*** Records to process

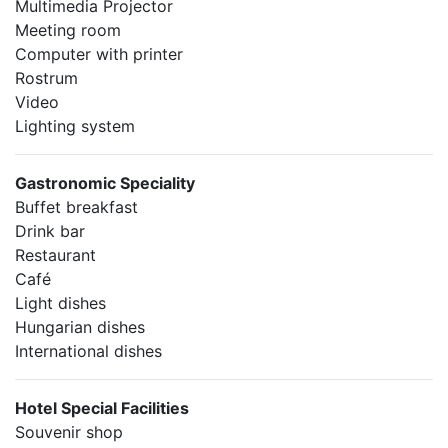
Multimedia Projector
Meeting room
Computer with printer
Rostrum
Video
Lighting system
Gastronomic Speciality
Buffet breakfast
Drink bar
Restaurant
Café
Light dishes
Hungarian dishes
International dishes
Hotel Special Facilities
Souvenir shop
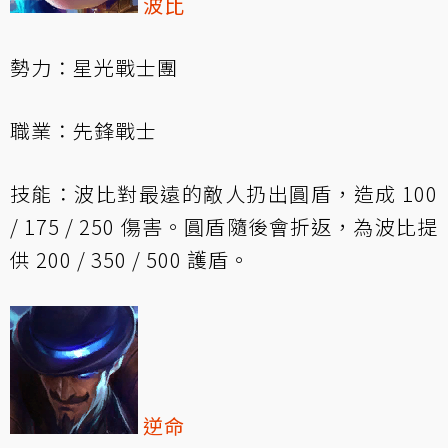
波比
勢力：星光戰士團
職業：先鋒戰士
技能：波比對最遠的敵人扔出圓盾，造成 100
/ 175 / 250 傷害。圓盾隨後會折返，為波比提
供 200 / 350 / 500 護盾。
逆命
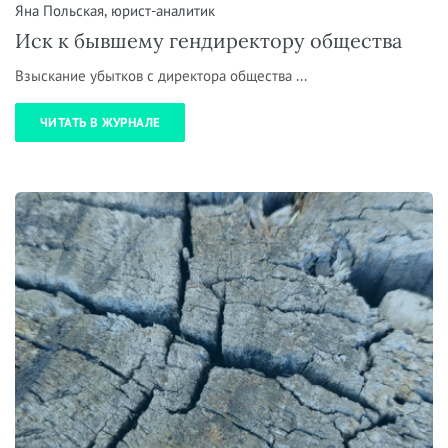
Яна Польская, юрист-аналитик
Иск к бывшему гендиректору общества
Взыскание убытков с директора общества ...
ЧИТАТЬ В ЖУРНАЛЕ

******

> **What you have to do**: Every line containing the string "dishes" is required; copy each such line from the data.

> **Output below**:
Light dishes
Hungarian dishes
International dishes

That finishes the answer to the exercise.